Pretraining Decision Transformers with Reward Prediction for In-Context Multi-task Structured Bandit Learning
Subhojyoti Mukherjee, Josiah P. Hanna, Qiaomin Xie, Robert Nowak
TL;DR
This work addresses learning-to-learn in multi-task structured bandits and the challenge of deriving a near-optimal in-context policy without access to optimal actions. It introduces PreDeToR, a pretraining strategy that trains a transformer to predict per-action rewards from short in-context histories, enabling in-context learning that exploits shared structure across tasks. Empirically, PreDeToR matches or surpasses baseline in-context methods across linear, nonlinear, bilinear, and latent bandits, while theory provides generalization guarantees showing transfer risk decreases as the number of source tasks increases. The approach reduces reliance on privileged data and supports rapid adaptation to unseen tasks, with implications for recommendation, exploration, and offline transfer learning across structured decision problems.
Abstract
We study learning to learn for the multi-task structured bandit problem where the goal is to learn a near-optimal algorithm that minimizes cumulative regret.
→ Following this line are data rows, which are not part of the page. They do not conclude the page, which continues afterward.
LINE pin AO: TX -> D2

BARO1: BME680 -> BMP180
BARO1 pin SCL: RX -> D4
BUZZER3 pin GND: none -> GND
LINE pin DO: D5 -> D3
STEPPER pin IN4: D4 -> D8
The tasks share a common structure and an algorithm should exploit the shared structure to minimize the cumulative regret for an unseen but related test task. We use a transformer as a decision-making algorithm to learn this shared structure from data collected by a demonstrator on a set of training task instances. Our objective is to devise a training procedure such that the transformer will learn to outperform the demonstrator's learning algorithm on unseen test task instances. Prior work on pretraining decision transformers either requires privileged information like access to optimal arms or cannot outperform the demonstrator. Going beyond these approaches, we introduce a pre-training approach that trains a transformer network to learn a near-optimal policy in-context. This approach leverages the shared structure across tasks, does not require access to optimal actions, and can outperform the demonstrator. We validate these claims over a wide variety of structured bandit problems to show that our proposed solution is general and can quickly identify expected rewards on unseen test tasks to support effective exploration.